How To Monetize Old Share Certificates and Locate Missing Stocks

Are you one of those people with dozens of share certificates and dividend warrants stashed in a drawer or safe in your house? Let’s teach you how to make them useful again.



Are you one of those people with dozens of share certificates and dividend warrants stashed in a drawer or safe in your house? Perhaps it was handed to you by your father or grandfather, or maybe it is even yours and you don’t know what to do with it? Maybe you are currently based outside Nigeria and wondering what has become of all the shares you bought during the stock market boom and how you can track it considering that it may have had a rebound following the ensuing crash?

READ: Top 5 most profitable global companies in 2020

On today’s article, we will attempt to explore what to do with share certificates and how you can track stocks you may have lost years ago.

What are share certificates?

Share certificates are physical evidence of your ownership of shares in a private, public or quoted company. For quoted companies, they are typically issued during Initial Public Offerings (IPO’s) or Public Offerings. Until recently, such offerings were strictly accompanied with share certificates which often arrive months after the offers are closed.

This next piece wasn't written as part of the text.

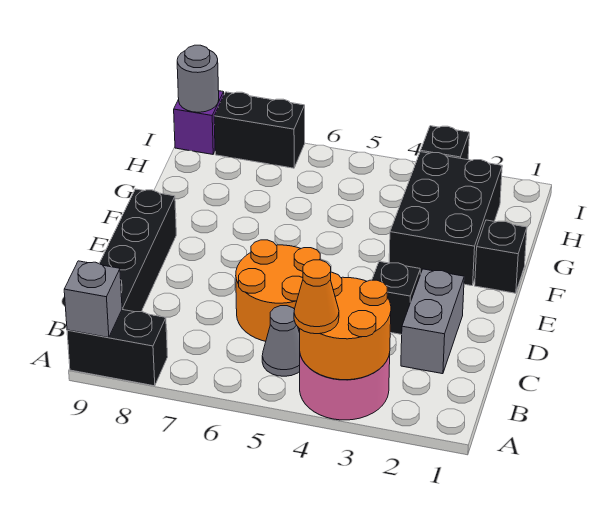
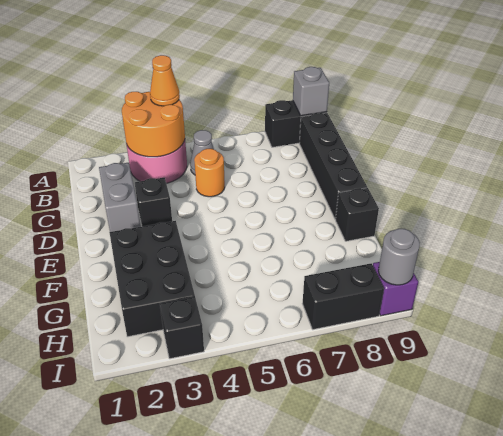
orange round brick C5:D6 level 1 -> orange round brick C5 level 1
black brick F1 level 1 -> black brick F9 level 1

READ: Biggest online food delivery company makes debut at New York Stock Exchange

How Can I Make Use of them?

Share certificates can be used in several ways. You can use it as a collateral for a loan of the underlying shares is worth a lot. You can also monetize it by selling part or all of the shares listed in the top right or left corner of the share certificate

How Do I Monetize My Share Certificate?

To monetize your share certificate, you will have to open a stock brokerage account if you do not already have one. You hand over the certificates’ to your stockbroker and instruct them to convert the shares into tradable stocks, a process called Dematerialization. Once the share certificates are dematerialized, it enters the database of the Central Securities Clearing System (CSCS) and you can now sell it.

[Read Also: How to use profits to determine what stock to buy]

What if the shares is not in my name?

This is not an uncommon phenomenon, seeing as people sometimes buy shares in the name of their children or loved ones. In that instance, if the person is a minor then you will have to open an account for the person which you will manage on their behalf. If the person is above 18 then you may have to obtain their consent to manage the shares on their behalf. If you bought the shares in a family name, then there will have to be a joint account opened or a trustee mandated to manage the shares.

READ: How Share Prices Are Determined on The Nigerian Stock Exchange

What if the company no longer exists?

That is a possibility. However, some companies may no longer exist in their previous forms because they have transformed into other companies either through name changes, mergers, or a takeover. If that is the case, then all you need to do is go online do a search in order to locate the name of the registrars of the company.

If the company no longer exists because it has been liquidated, then you can also contact the registrar who will link you up to the liquidator in the event that they were able to recover some funds for shareholders.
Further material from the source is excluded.